As usual, we believe it is important to provide the analyst’s track record when reporting on new analyst notes to give key perspective on the impact it has on stock performance. According to TipRanks, Brian White has earned a ranking of #98 out of 4,081 analysts, coupled with a 60% success rate and garnering an average of 9% in annual returns.
TipRanks analytics exhibits AAPL as a Strong Buy. Consider that out of 38 analysts polled about the stock in the past 3 months, the overall consensus demonstrates 84% rate a Buy, 13% maintain a hold, and 3% issue a Sell. The overall average price target for Apple stands at $124.15, marking a close to 26% upside from where the stock is currently trading.
Ahead of Facebook’s second-quarter earnings report on Wednesday, July 27, Cantor analyst Youssef Squali remains bullish on the stock, reiterating a Buy rating with a price target of $150.00, a slight 23% increase from where the stock is currently trading.
Consider that social ad spending has incited the most rapid fire growth for online advertising to date; the fact that Facebook has seen sustained appetite for more and more online advertising, in Squali’s view, is sure to place the internet giant in a favorable spot as 2Q:16 earnings roll in tomorrow.
Ad revenue growth for Squali is expected to see an increase of 51.5%. The analyst estimates $5,974.3 million in revenue and $3,496.8 in earnings for this coming quarter’s results. Favorable, but not without modest hopes, Squali estimates just slightly under the Street, as he also anticipates some deceleration when it comes to ad revenue, social network users, and their engagement during this quarter.

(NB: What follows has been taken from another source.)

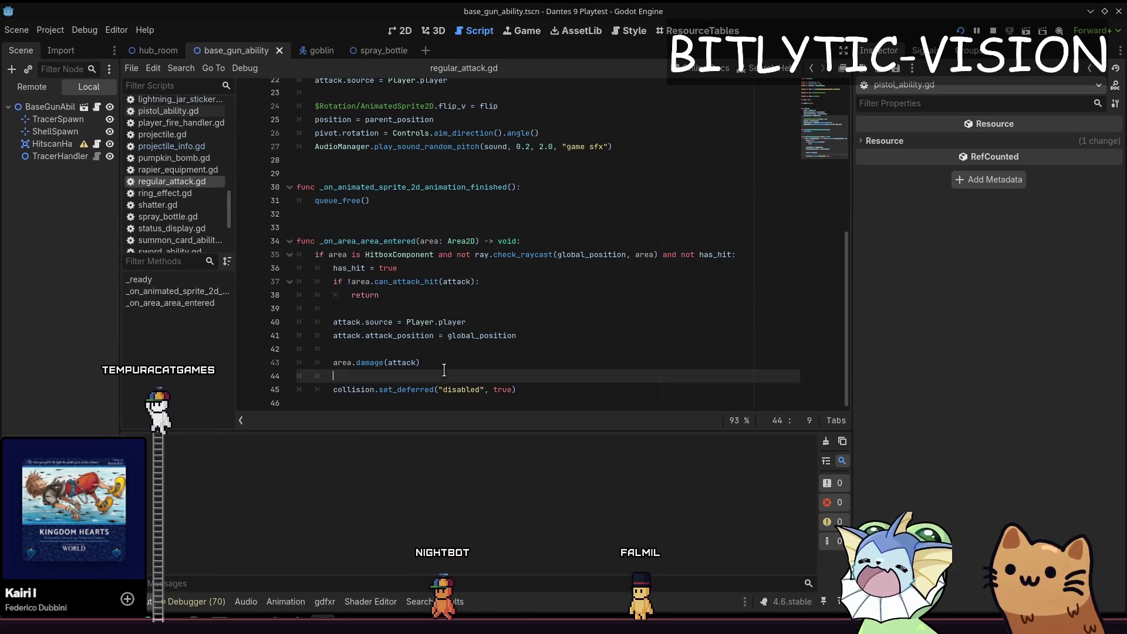
pyautogui.press('shift+alt+o')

Still, Squali affirms, “FB remains a top pick for us, given its position as the largest/most engaging mass-reach Internet platform for advertisers, unmatched targeting potential, and very potent monetization formats.” Squali models for monthly active users to increase by 14.6% to 1.708 billion users this term, but again, with a NEPS estimate of $0.68 more modest than the Street’s forecast of $0.81. The analyst does predict that Facebook’s acquisition of Instagram and its implementation of video on the site to “start moving the needle more meaningfully” once this fiscal year’s second quarter hits.
Meanwhile, applications like Messenger, WhatsApp, and Occulus in the bigger picture offer potential for upside looking into the future. Until now, Facebook Mobile has driven the most significant amount of growth for the tech titan. For as far ahead as into the fiscal year for 2017, the analyst can see a sustainable growth of 40% with potential for even further development.
As usual, we find it important to provide a track record for an analyst when reporting on new notes to give key perspective on the effect it has on stock performance. According to TipRanks, Youssef Squali has earned a high ranking at #5 out of 4,081 analysts, upholding a 69% success rate and yielding 15.2% in his average returns.
TipRanks analytics indicates FB to be a Strong Buy. To provide context, 39 analysts polled about FB stock in the last 3 months. Of this consensus, 92% rate a Buy with 8% remaining maintaining a Hold. The average price target stands at $146.71, marking a 21% upside from where shares last closed.